If everything is wired up correctly, you should be talking to a working voice agent. If something is off, the most common problems are:
- ports not open on the security group.
- DNS not resolving, Twilio cannot reach the server at all.
- Agent process not running (call connects but no one answers).
- API keys not set.
Wrapping Up
That is the whole end to end loop and it is honestly remarkable how easy and how few moving parts it takes to put this together.
There is plenty more to explore from here. You can swap in different LLMs, different STT and TTS providers, or self-hosted models running on your own hardware. You can extend the agent with tools so it can look things up, take actions, or hand off to a human.
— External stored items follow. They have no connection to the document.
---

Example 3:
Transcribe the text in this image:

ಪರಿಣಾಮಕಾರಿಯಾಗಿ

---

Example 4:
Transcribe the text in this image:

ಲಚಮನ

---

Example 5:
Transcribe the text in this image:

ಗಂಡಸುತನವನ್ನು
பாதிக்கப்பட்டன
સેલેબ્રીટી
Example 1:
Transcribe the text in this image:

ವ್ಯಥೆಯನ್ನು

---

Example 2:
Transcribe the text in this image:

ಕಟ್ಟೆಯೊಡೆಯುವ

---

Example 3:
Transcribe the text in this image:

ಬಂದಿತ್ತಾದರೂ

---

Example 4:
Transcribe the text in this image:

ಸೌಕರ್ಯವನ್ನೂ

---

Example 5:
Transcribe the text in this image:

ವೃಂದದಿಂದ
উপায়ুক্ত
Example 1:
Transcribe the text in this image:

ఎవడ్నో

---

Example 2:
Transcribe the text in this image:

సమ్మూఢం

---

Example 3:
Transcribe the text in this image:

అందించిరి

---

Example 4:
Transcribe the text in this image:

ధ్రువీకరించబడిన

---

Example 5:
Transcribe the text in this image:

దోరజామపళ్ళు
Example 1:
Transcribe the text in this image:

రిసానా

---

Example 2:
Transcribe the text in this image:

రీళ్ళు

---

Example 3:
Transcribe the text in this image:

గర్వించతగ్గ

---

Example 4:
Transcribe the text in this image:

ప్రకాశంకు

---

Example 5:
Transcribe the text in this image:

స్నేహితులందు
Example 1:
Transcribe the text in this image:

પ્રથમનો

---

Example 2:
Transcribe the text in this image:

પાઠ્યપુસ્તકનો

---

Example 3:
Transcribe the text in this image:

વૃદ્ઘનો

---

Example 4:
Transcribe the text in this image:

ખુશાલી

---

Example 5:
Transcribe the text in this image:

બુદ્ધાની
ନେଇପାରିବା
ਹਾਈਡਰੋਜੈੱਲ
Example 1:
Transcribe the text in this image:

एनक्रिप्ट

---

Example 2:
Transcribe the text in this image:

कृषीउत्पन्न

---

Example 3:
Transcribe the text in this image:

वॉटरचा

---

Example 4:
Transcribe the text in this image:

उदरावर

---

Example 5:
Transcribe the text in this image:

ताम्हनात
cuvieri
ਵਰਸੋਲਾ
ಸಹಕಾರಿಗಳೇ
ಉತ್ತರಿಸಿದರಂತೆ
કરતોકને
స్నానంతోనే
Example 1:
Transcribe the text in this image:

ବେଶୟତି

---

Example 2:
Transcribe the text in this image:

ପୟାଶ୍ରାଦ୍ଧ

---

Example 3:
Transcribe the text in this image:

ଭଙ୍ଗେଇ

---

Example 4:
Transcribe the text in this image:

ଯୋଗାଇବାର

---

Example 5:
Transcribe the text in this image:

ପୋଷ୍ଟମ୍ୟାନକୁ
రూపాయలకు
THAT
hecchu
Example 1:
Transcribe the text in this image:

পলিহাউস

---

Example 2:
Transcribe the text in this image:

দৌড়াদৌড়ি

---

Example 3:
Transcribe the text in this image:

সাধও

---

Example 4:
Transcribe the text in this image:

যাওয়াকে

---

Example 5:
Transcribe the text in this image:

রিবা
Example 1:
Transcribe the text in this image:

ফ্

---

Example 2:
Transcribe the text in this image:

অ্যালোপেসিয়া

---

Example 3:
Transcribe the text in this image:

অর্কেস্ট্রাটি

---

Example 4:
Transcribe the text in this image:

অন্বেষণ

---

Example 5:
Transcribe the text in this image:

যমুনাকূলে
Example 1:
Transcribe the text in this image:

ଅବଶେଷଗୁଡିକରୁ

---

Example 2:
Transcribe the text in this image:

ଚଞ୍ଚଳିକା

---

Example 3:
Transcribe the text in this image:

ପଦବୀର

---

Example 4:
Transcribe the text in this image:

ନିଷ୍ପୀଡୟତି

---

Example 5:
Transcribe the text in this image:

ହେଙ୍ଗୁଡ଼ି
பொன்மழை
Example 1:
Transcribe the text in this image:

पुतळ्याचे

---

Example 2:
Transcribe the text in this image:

You can add caller ID lookups, call recording, transcription archival, fraud checks, or anything else your use case demands. The architecture supports all of it because LiveKit’s room abstraction is just media, and the agent can do whatever it wants with that media.
In the next post I want to take this further and start building something more interesting on top of what we built here. For now, though, you have a working voice agent on a real phone number, and that is a pretty good place to stop and call it a day.